Armand dépose un peu de gomme d’épinette sur les jointures du canot, pour l’étanchéité, exactement comme sur les grands. Comme sur celui de 28 pieds que la communauté avait construit en 2001, pour la commémoration de la Grande Paix, le 300e anniversaire du traité signé entre la France et les nations autochtones. Douze jeunes Atikamekw avaient embarqué et ramé, de Trois-Rivières à Montréal. Et le National Geographic avait suivi l’expédition.

La communauté, à Manawan, est en pleine prise de conscience: après l’acculturation forcée vient la nécessité de se réapproprier sa culture et son espace. «Le défi, m’explique Thérèse Niquay, directrice des services communautaires pour le Conseil des Atikamekw, c’est d’encourager les jeunes à se former ailleurs puis à revenir ici pour aider à développer les activités. La seule façon de nous en tirer, c’est de revenir à nos traditions.»

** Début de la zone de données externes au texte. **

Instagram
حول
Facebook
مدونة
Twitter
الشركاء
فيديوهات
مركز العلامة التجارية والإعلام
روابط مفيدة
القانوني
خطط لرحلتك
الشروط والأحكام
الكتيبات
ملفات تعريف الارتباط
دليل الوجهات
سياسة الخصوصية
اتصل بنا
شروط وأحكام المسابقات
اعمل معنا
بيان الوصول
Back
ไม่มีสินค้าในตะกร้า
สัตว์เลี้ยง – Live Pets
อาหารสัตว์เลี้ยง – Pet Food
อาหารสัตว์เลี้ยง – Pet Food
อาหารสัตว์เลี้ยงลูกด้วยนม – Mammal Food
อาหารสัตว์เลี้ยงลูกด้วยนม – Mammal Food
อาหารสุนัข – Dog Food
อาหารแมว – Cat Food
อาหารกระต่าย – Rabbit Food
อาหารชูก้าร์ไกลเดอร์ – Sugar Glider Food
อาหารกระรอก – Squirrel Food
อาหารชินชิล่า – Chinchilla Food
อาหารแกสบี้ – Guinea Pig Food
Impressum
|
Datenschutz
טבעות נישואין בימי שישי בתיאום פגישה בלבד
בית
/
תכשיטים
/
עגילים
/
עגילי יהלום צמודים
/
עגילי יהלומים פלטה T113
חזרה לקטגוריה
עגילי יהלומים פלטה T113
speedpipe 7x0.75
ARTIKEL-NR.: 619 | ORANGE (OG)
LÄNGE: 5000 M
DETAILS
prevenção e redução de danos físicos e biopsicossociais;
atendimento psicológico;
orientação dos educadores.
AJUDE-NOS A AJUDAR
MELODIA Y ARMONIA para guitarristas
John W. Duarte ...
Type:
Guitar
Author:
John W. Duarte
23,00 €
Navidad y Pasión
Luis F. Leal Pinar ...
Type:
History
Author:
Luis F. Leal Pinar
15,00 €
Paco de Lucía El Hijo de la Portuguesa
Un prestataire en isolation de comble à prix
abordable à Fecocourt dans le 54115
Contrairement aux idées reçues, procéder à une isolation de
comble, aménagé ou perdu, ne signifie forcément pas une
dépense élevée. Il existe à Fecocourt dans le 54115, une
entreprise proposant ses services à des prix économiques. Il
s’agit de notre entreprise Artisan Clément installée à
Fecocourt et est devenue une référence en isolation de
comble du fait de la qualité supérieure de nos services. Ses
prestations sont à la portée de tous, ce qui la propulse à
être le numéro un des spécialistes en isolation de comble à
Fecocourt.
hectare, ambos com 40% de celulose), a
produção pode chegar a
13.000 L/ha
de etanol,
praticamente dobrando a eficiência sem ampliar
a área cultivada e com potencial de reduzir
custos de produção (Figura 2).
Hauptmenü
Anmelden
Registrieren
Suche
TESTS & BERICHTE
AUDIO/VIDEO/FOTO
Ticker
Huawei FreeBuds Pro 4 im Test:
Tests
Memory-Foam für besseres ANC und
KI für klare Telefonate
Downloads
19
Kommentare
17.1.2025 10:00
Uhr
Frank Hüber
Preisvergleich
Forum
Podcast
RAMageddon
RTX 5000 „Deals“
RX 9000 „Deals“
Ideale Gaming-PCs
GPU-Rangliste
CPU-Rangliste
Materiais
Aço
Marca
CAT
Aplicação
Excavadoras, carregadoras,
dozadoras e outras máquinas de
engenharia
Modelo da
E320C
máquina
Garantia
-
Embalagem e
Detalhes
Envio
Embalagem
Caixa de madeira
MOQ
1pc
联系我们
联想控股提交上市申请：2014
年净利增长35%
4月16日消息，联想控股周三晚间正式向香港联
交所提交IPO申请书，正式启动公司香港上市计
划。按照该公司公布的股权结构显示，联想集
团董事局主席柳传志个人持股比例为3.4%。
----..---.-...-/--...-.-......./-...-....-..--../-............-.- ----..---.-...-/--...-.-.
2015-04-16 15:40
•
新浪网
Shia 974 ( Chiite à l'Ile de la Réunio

Justement, le camp Matakan est fait de tout ça: espace, culture et tradition.

Repères: le camp Matakan est situé à 80 km au nord de Joliette, dans Lanaudière et accessible par bateau depuis Manawan. On y trouve un chalet de bois rond et trois tipis, pouvant accueillir 18 personnes maximum. Le forfait offert par Tourisme Manawan comprend le gîte, le couvert et diverses activités de découverte: pêche, randonnées, ateliers, canot, etc. Tarif: 310$ par personne pour 3 jours et deux nuits. Disponible jusqu’à la fin septembre.